Unknown, are the three prongs of the Simulation Argument equally likely? It is a sobering moment when you realize that taking the Simulation Argument seriously means giving a fairly high p to some form of intelligent design. I will differ with US's contention that it would explain nothing; I take from Eliezer's story the notion of us as the AI that gets out of the box, but also there are so many philosophical and theological questions that have intuitive answers if you view the universe as a big version of The Sims with a bored, not terribly empathic player.

Expand full comment

"The argument that Eliezer has written up in Einstein's Arrogance is relevant here." Probably somewhat less than you think. It's true that if you calculated a probability based on all of your evidence, it would usually be something extreme one way or the other. But the fact is that you don't calculate a probability, and when you feel "very certain", you don't have a distinct criterion that distinguishes between cases when you have a lot of evidence, and cases when you are just very biased. Because you can't distinguish these cases, you can't give a calibrated estimate which is nearly as extreme as a calculated probability would imply. And generally, Tyler is right; if you're talking about significantly disputed questions, you will rarely be able to give a calibrated estimate of better than 95%, even though you might often have much more evidence than that. For at least in one case in 20, you will simply be so biased that you believe that you have a lot of evidence, even though you actually have a lot of contrary evidence.

Expand full comment

Gunther, do you believe it is the case that for MOST PEOPLE, "if you find yourself disagreeing with 95% of people on a subject, this is probably because you are familiar with often very counter-intuitive results of a highly specialized field - and the information has not gone public yet"? In other words, for most people who disagree with 95% of people on a subject, it is for this reason? I would be skeptical, because I imagine there are many people out there with unusual beliefs.
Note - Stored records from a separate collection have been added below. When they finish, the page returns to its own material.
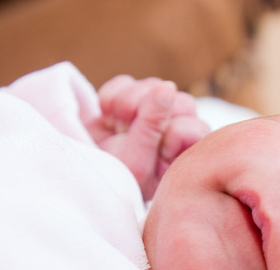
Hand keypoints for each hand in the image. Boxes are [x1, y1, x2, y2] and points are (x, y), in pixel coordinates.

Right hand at [88, 75, 209, 200]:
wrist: (85, 171)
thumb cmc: (117, 177)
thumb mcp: (136, 161)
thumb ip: (152, 124)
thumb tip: (167, 86)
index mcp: (188, 151)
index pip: (195, 127)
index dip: (170, 134)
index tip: (153, 153)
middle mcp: (179, 127)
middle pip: (180, 100)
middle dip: (148, 115)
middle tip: (127, 135)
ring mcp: (156, 110)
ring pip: (153, 86)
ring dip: (126, 107)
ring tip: (116, 130)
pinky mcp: (133, 97)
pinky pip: (126, 82)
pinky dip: (110, 99)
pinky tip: (107, 120)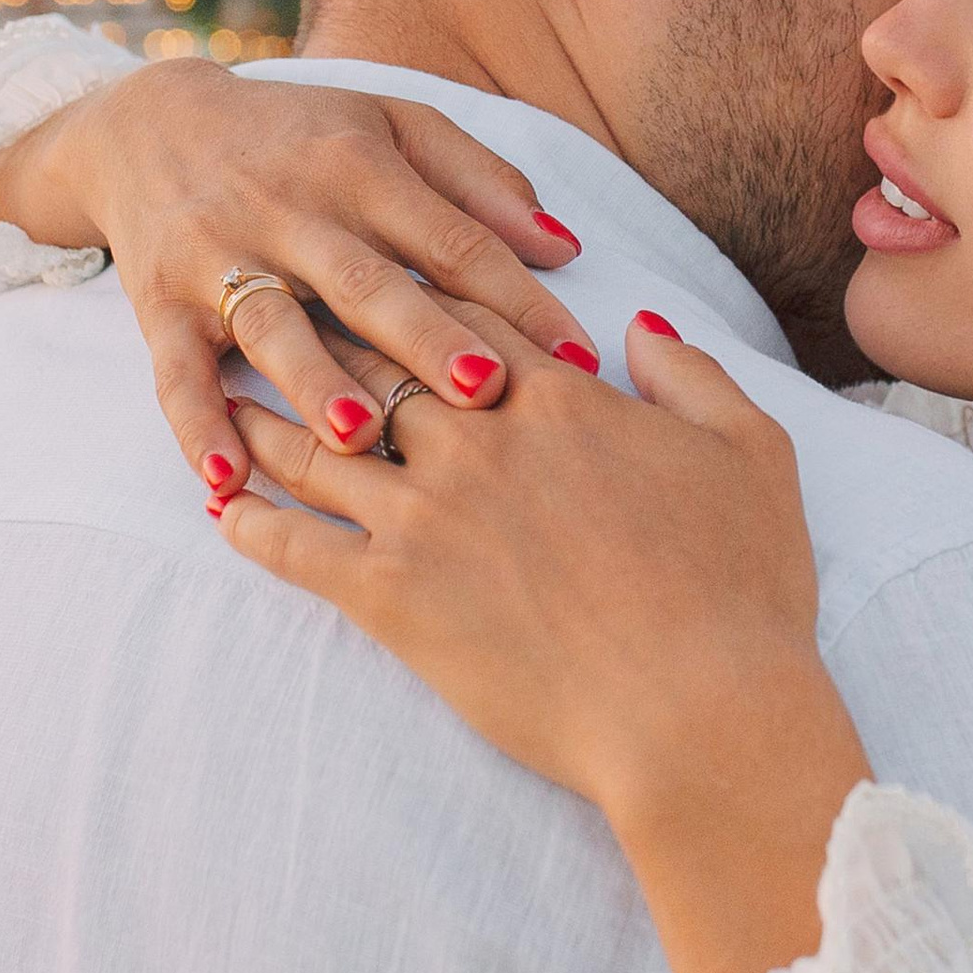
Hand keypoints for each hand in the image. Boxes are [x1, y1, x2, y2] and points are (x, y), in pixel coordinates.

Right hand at [0, 63, 598, 493]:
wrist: (151, 125)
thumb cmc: (304, 136)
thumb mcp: (394, 126)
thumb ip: (481, 181)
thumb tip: (566, 246)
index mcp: (361, 166)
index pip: (450, 237)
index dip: (515, 295)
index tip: (577, 356)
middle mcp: (291, 212)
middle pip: (366, 282)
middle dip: (423, 336)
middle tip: (483, 387)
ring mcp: (220, 259)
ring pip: (271, 327)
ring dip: (313, 382)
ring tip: (358, 433)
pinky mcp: (160, 304)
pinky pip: (176, 372)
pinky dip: (197, 426)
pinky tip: (225, 478)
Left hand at [220, 308, 873, 972]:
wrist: (701, 710)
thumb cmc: (742, 584)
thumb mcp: (752, 452)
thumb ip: (692, 376)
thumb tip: (637, 327)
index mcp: (557, 397)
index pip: (468, 315)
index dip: (420, 286)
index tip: (376, 262)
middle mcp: (476, 440)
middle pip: (374, 362)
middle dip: (321, 328)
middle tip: (270, 303)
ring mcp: (425, 518)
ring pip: (318, 445)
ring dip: (266, 418)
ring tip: (225, 396)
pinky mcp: (393, 599)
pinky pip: (297, 548)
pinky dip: (253, 522)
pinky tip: (221, 508)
Or were your comments only supposed to apply to scientists, or to scientific issues? Even then I would find your proposition a little hard to accept. Certainly there are cases where it is true, but wouldn't they be rare and not last long?

I do agree that we are largely "evolved to agree", but we are also evolved to make a show of disagreeing, fluffing our feathers and showing off our fine intellectual plumage.

Expand full comment

The argument that Eliezer has written up in Einstein's Arrogance is relevant here. It is very improbable that the amount of evidence that people obtain for compex beliefs is just right to keep the probability around 50%. Much more likely, it is off the scale for the most such beliefs, in one or another direction. Mostly, only beliefs for which there is little evidence (I have no idea what weather is in New York right now) and few possible alternatives (coin toss) remain within 5%-95%. The problem is in systematic errors which add separate influence that can eat up all of the evidence and skyrocket the belief, probably in the wrong direction, but it doesn't apply everywhere. The problem with this particular excerpt is that Tyler emphasizes exactly such cases where bias strives.